CWE mapping: CWE-863 (Incorrect Authorization), CWE-770 (Allocation of Resources Without Limits).

How to Resolve

pub fn mint_tokens(accounts: &[AccountInfo], amount: u64) -> ProgramResult {
    let mint = &accounts[0];
    let destination = &accounts[1];
    let authority = &accounts[2];

    // Validate mint account is owned by Token program
    if mint.owner != &spl_token::id() { return Err(ProgramError::IncorrectProgramId); }
    // Validate it's the expected mint
    if mint.key != &EXPECTED_MINT { return Err(ProgramError::InvalidAccountData); }
    // Validate authority
    if !authority.is_signer { return Err(ProgramError::MissingRequiredSignature); }
    let mint_data = Mint::unpack(&mint.data.borrow())?;
    if mint_data.mint_authority != COption::Some(*authority.key) {
        return Err(ProgramError::InvalidAccountData);
    }
    // Enforce supply cap
    if mint_data.supply.checked_add(amount).ok_or(ProgramError::ArithmeticOverflow)? > MAX_SUPPLY {
        return Err(ProgramError::Custom(ErrorCode::SupplyCapExceeded as u32));
    }

    let ix = spl_token::instruction::mint_to(
        &spl_token::id(), mint.key, destination.key, authority.key, &[], amount,
    )?;
    invoke(&ix, accounts)?;
    Ok(())
}

Examples

Sample Sigvex Output

{
  "detector_id": "spl-token-mint-authority",
  "severity": "critical",
  "confidence": 0.80,
  "description": "Minting tokens without validating the mint authority.

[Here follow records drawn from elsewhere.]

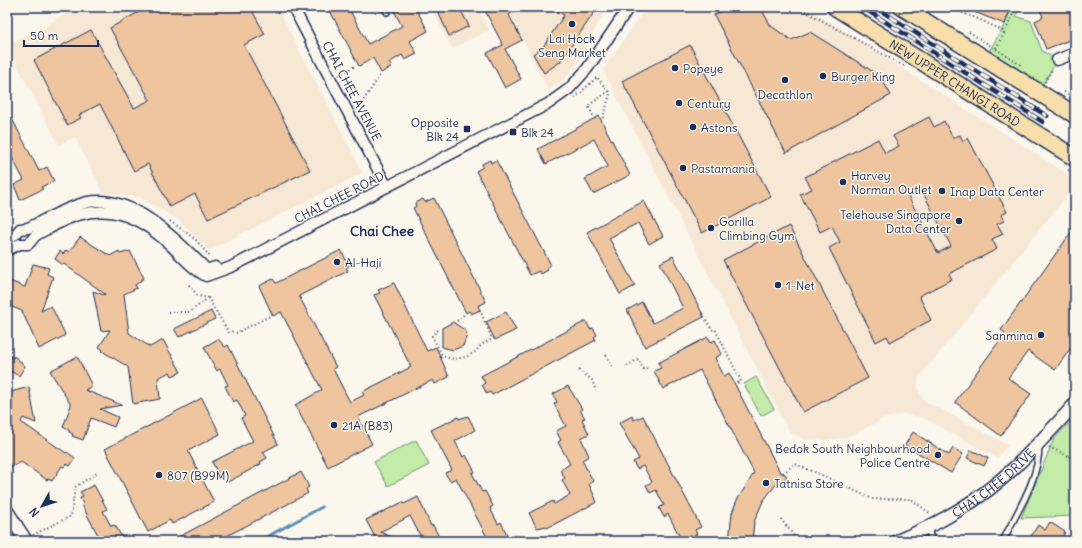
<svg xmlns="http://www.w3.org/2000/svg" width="1082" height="548" font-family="Delius,sans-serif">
<rect width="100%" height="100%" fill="#fbf7ec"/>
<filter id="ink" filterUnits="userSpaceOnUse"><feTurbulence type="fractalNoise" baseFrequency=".025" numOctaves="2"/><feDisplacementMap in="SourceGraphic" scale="8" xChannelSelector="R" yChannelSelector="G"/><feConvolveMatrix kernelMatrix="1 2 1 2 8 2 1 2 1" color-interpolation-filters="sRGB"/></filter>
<g filter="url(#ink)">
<path fill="#f7e8d5" d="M79,7h198l86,166 -154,77 -30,-30 -40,-23 -36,-4 -28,-56 -16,8 -52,-99z
M431,7h46l12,23 -37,19z
M507,7h100l-30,57 -14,16 -15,10z
M647,7h159l269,172v7l-157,193v11l7,11 83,44 -11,13 -75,-41 -19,-3 -20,5 -22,12 -18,7 -15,2h-22l-16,-7 -187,-363z"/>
<path fill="#c3eca8" stroke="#6f8e83" d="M1012,7h8l-4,9 15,5 11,30 15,9 -16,28 -54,-33 18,-31z
M756,377l18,32 -13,7 -17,-32z
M1075,417v99l-54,2 33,-79z
M416,440l13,25 -41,21 -14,-24z"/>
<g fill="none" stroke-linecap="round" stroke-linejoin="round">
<path stroke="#5b8eb0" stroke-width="3" d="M259,541l63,-34"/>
</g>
<path fill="#eec59e" stroke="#1b2f5e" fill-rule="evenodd" d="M148,7h102l15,27 -21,11 66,125 -102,49 -13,-25 -25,13 -22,-43 -14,7 -34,-67 -21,11 2,3 -14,7 -33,-65 57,-30 43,78 16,-8 -40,-72z
M328,7h20l20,37 34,-18 -8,-15 4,-2 -1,-2h18l13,24 -18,10 7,13 -12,6 -3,-5 -13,8 3,4 -11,6 -8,-15 -14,8z
M436,7h23l10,19 -20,10z
M483,7h37l-11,8 13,25 -17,9 16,30 -16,9 -18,-35 16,-8z
M551,7h47l-38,55 -16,11 -11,-19 10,-7 21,-32z
M729,7h31l11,19 20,14 19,-8 70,44 11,19 -105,58 -72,-138z
M961,7h50l-6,17z
M1039,7h36v31l-29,11 -11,-28 8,-4z
M690,45l81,152 -69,36 -80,-152z
M7,109l32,62 8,-4 7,14 -13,6 2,2 -23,11 -6,-15 10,-5 -17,-32z
M599,116l31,59 -37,19 -8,-15 23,-13 -14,-27 -48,25 -8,-15z
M929,117l5,10 10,-6 9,17 7,-3 3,6 5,-3 39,74 -6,3 3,6 -7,3 6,10 -11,5 5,10 -48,25 3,5 -33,17 12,24 -41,22 -3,-6 -11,6 -47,-94 11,-6 -8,-16 -12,6 -20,-38 12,-5 -7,-12 73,-38 7,14 14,-7 -6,-10zM921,189l30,57 -13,7 -30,-57z
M490,160l1,3 5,-3 55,105 -4,2 1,3 -7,4 -2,-3 -9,4 -54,-104 7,-4 -1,-3z
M434,198l52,104 -8,4 2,4 -9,4 -2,-3 -3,2 -53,-105 3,-2 -1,-3 8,-4 2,3z
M644,201l19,35 -14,8 -11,-21 -29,15 26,48 -15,8 -33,-62z
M789,226l79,152 -65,34 -80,-152z
M1075,227v115l-20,28 -27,-19 -20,27 23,16 -30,42 -46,-34 50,-69 -4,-3z
M80,237l30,19 9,-5 1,3 10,-3 14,27 -9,7 2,3 -13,6 5,39 21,14 13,-7 18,32 -9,4 -2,-4 -12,6 2,21 -27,5 -5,-37 -26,-16 1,-1 -4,-3 11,-17 -9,1 -8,-40 11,4 1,-1 -41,-30 -1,1 -8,-6 5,-8 3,3 3,-4 3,2z
M341,250l8,16 -3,1 2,4 -49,25 37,71 -3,2 17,33 14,-7 -2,-3 49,-25 -37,-72 6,-2 -2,-3 16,-7 33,68 9,-4 13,30 -14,7 -2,-4 -75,37 14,27 -44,23 -33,-62 27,-15 -41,-78 -8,4 -14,-30 14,-7 3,4z
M673,256l31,61 -59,30 -18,-37 15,-8 11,21 30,-15 -23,-45z
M33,264l16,4 -2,6 6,3 -12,34 10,-5 14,28 -1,2 -25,13 -17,-38 -15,-6v-25l18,7z
M211,311l4,8 -36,18 -5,-8z
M506,312l10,18 -21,10 -9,-18z
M586,321l4,8 3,-1 4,7 -3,2 2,3 -104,55 -2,-3 -3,2 -5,-9 3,-2 -4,-7z
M453,322l13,9 1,4 -4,11 -10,4 -11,-3v-19z
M708,337l3,5 4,-2 7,14 -7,4 9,18 5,-3 51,99 5,2 2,3 -3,4h-5l-16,20 -9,21 -2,19h-23l3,-28 5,-13 17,-27 -54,-103 -37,19 -9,-18 7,-3 -3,-5z
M218,339l7,8 3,-2 50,99 -15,8 4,6 -7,4 1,2 -33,18 -3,-7 -5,3 -8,-16 41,-21 -12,-23 4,-2 -8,-16 -4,2 -8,-16 3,-1 -8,-16 -3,2 -13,-24z
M7,354l6,4 1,-2 11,10 -6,10 -12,-7z
M76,357l2,1 14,28 -7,4 37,15 -22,4 18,8 -4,10 -23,-9 -8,22 -11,-4 1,-2 -4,-2v-2l-6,-3 8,-22 -21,-34z
M568,386l14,23 -2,1 5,8 -3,1 7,15 -8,4 8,18 -7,4 11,21 -4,3 8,18 -50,26 -1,-2 -9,2 -8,-15 24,-12 1,3 16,-9 -8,-15 3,-2 -5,-8 10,-6 -12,-22 3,-2 -5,-9 10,-5 -12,-22 3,-2 -4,-8z
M29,387l7,36 -13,-5 -2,4 45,31 1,-1 8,6 -5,8 -3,-2 -3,3 -2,-1 -10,15 -4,-2 -1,1 -26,-18 -9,5 -3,-4 -2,1v-71z
M202,398l18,36 -32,17 26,51 -42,22 -2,-4 -22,12 -43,-83z
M468,416l7,14 -20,11 8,16 3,-2 9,17 -3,1 10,19 3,-1 8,15 -3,2 8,16 3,-2 9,19h-21l-33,-63 -6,3 -5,-8 7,-3 -21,-40 27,-13 1,2z
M632,416l2,4 9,-4 58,111 -6,3 2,4 -13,7h-2l-14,-27 -4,3 -5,-9 5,-3 -8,-15 -6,3 -4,-8 6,-3 -9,-16 -6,3 -4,-7 6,-3 -20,-36z
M913,432l36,23 4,-7 10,6 -12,19 -46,-28z
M971,450l17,8 -4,8 -17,-8z
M301,472l8,15 -3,2 2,4 -20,11 -71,37h-46z
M94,485l13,24 -4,2 8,15 4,-1 9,16h-23l-19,-36 1,-1 -3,-6 3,-2 -3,-4z
M418,497l13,29 2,-1 8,16h-18l-13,-25 -30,16 21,9h-24l-11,-21 37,-18 1,2z
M1050,522l15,10 -5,9h-32l10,-16 7,5z"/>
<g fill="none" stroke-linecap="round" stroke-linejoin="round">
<g stroke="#1b2f5e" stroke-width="8">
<path id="service" d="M384,7l3,5
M928,529l4,12
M1003,541c14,-30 36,-61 36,-95"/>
</g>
<g stroke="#1b2f5e" stroke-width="13">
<path id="minor" d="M293,7l94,180
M1057,60l18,-7
M7,238l9,-4 4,-5 8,-1c16,-8 44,-23 60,-26 46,-8 90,39 119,68l8,-3
M7,250l13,-6h8c3,-2 4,-4 6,-7 5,-5 15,-8 21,-12 42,-24 77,-15 112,17 13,11 23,26 39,34l25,-9 317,-163 21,-15 18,-20 42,-62"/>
</g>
<g stroke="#1b2f5e" stroke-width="15">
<g id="tertiary">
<path d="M7,511l19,30"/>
<path id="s1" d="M897,541c42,-17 83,-41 116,-72 22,-21 42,-43 62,-65"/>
</g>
</g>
<g stroke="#1b2f5e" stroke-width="19">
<g id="primary">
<path id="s2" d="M835,7l240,151"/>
<path d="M902,7l173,108"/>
</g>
</g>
<path stroke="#1b2f5e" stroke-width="2" stroke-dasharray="1 3" stroke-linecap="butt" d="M798,7l106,59
M947,7l34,13 24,12
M969,32l52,33
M996,48l9,-16 11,-25
M339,75l16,-9
M1045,82l8,-14
M1064,92l11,6
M575,98l22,-21 13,17 -8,27
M357,110l24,-36
M595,119l-7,-13 21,-15
M1068,170l7,4
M170,221l25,18 16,19
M189,285l9,11 10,2 21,35 5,-3
M480,310l12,29
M168,312h22l18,-14
M702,313l10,17 3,-1 26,52 -6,3
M457,321l9,-8
M438,330l-6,6 10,19
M236,333l34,-17
M606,355l8,14
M440,356l14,3 12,-2 9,-5 6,-7 13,-7
M627,366l11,-7 6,11 4,-3
M579,370l13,10 4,11
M1049,447l26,12
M783,473l12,-9 29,12 48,23h39l20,15
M7,496l4,6
M781,519l17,22
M33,535l38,-19 4,-29 22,-14
M874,541l14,-6"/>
<use href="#service" stroke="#fbf7ec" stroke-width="5"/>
<use href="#minor" stroke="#fbf7ec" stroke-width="10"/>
<use href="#tertiary" stroke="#fbf7ec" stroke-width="12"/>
<use href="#primary" stroke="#f8deab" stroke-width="16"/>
<g stroke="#1b2f5e" stroke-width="4.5">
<path id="rail" d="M862,7l181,115
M875,7l172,109"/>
</g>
<use href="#rail" stroke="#fbf7ec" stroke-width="3" stroke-dasharray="9" stroke-linecap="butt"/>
</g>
</g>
<g fill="#1b2f5e" stroke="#fbf7ec" stroke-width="1.5">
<circle cx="572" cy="24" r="4"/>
<circle cx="675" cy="68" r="4"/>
<circle cx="823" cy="76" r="4"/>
<circle cx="785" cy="80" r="4"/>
<circle cx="679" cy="103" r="4"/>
<circle cx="693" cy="127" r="4"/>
<rect x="463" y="125" width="8" height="8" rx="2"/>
<rect x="509" y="128" width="8" height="8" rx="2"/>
<circle cx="683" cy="168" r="4"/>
<circle cx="843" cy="182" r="4"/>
<circle cx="942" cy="191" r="4"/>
<circle cx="959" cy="221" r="4"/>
<circle cx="711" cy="228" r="4"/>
<circle cx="337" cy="262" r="4"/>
<circle cx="778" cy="285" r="4"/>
<circle cx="1041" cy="335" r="4"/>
<circle cx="334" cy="425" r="4"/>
<circle cx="938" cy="455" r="4"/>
<circle cx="159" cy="475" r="4"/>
<circle cx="766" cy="483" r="4"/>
</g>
<g text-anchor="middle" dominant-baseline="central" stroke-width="3" stroke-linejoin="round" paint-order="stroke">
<g font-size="12" fill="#1b2f5e" stroke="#fbf7ec" text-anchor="start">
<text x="572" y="38" text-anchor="middle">Lai Hock<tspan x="572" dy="14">Seng Market</tspan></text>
<text x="683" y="68">Popeye</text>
<text x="831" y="76">Burger King</text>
<text x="785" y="94" text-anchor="middle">Decathlon</text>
<text x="687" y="103">Century</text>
<text x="459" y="122" text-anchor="end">Opposite<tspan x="459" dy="14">Blk 24</tspan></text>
<text x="701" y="127">Astons</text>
<text x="521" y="132">Blk 24</text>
<text x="691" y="168">Pastamania</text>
<text x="851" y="175">Harvey<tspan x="851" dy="14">Norman Outlet</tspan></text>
<text x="950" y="191">Inap Data Center</text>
<text x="951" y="214" text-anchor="end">Telehouse Singapore<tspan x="951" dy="14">Data Center</tspan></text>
<text x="719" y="221">Gorilla<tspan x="719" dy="14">Climbing Gym</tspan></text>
<text x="345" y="262">Al-Haji</text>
<text x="786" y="285">1-Net</text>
<text x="1033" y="335" text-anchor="end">Sanmina</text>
<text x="342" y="425">21A (B83)</text>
<text x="930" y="448" text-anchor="end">Bedok South Neighbourhood<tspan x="930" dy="14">Police Centre</tspan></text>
<text x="167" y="475">807 (B99M)</text>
<text x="774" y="483">Tatnisa Store</text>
</g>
<g font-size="12" fill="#1b2f5e" stroke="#fbf7ec">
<text stroke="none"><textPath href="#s2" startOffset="142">NEW UPPER CHANGI ROAD</textPath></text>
<text transform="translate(352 91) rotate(62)">CHAI CHEE AVENUE</text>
<text transform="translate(339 197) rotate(-27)">CHAI CHEE ROAD</text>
<text stroke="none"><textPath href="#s1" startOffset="113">CHAI CHEE DRIVE</textPath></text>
</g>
<g font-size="14" font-weight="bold" fill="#1b2f5e" stroke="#fbf7ec">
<text x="382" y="231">Chai Chee</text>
</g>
</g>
<rect width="1082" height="548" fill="none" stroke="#fbf7ec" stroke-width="24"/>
<rect x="12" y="12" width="1058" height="524" fill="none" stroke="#1b2f5e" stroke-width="1.5" filter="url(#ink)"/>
<g transform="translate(42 506) rotate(231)" stroke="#fbf7ec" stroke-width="3" paint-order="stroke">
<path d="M0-3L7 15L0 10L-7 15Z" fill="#1b2f5e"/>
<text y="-6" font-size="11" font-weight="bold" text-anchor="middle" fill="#1b2f5e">N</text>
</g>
<path d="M24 40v6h74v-6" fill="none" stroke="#1b2f5e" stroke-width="2"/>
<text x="30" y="40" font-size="12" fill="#1b2f5e" stroke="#fbf7ec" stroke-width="3" paint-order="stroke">50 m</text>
</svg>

An attacker could pass an arbitrary account as the authority, allowing unauthorized minting.",
  "location": { "function": "mint_tokens", "offset": 1 }
}

Detection Methodology

  1. CPI classification: Identifies MintTo (discriminator 7), MintToChecked (14), and SetAuthority (6) operations.
  2. Validation tracking: Tracks owner, signer, and key validations for accounts used in mint operations.
  3. Authority verification: Checks that the authority account in MintTo operations has been validated as a signer and matched against expected values.
  4. Supply cap detection: Looks for comparison operations that indicate supply limit enforcement.

Limitations

  • Simplified account index extraction may not accurately identify authority accounts in complex CPI layouts.
  • Supply cap checks via external state queries or helper functions may not be detected.
  • PDA-based mint authority validation requires seed verification that may not be visible at the HIR level.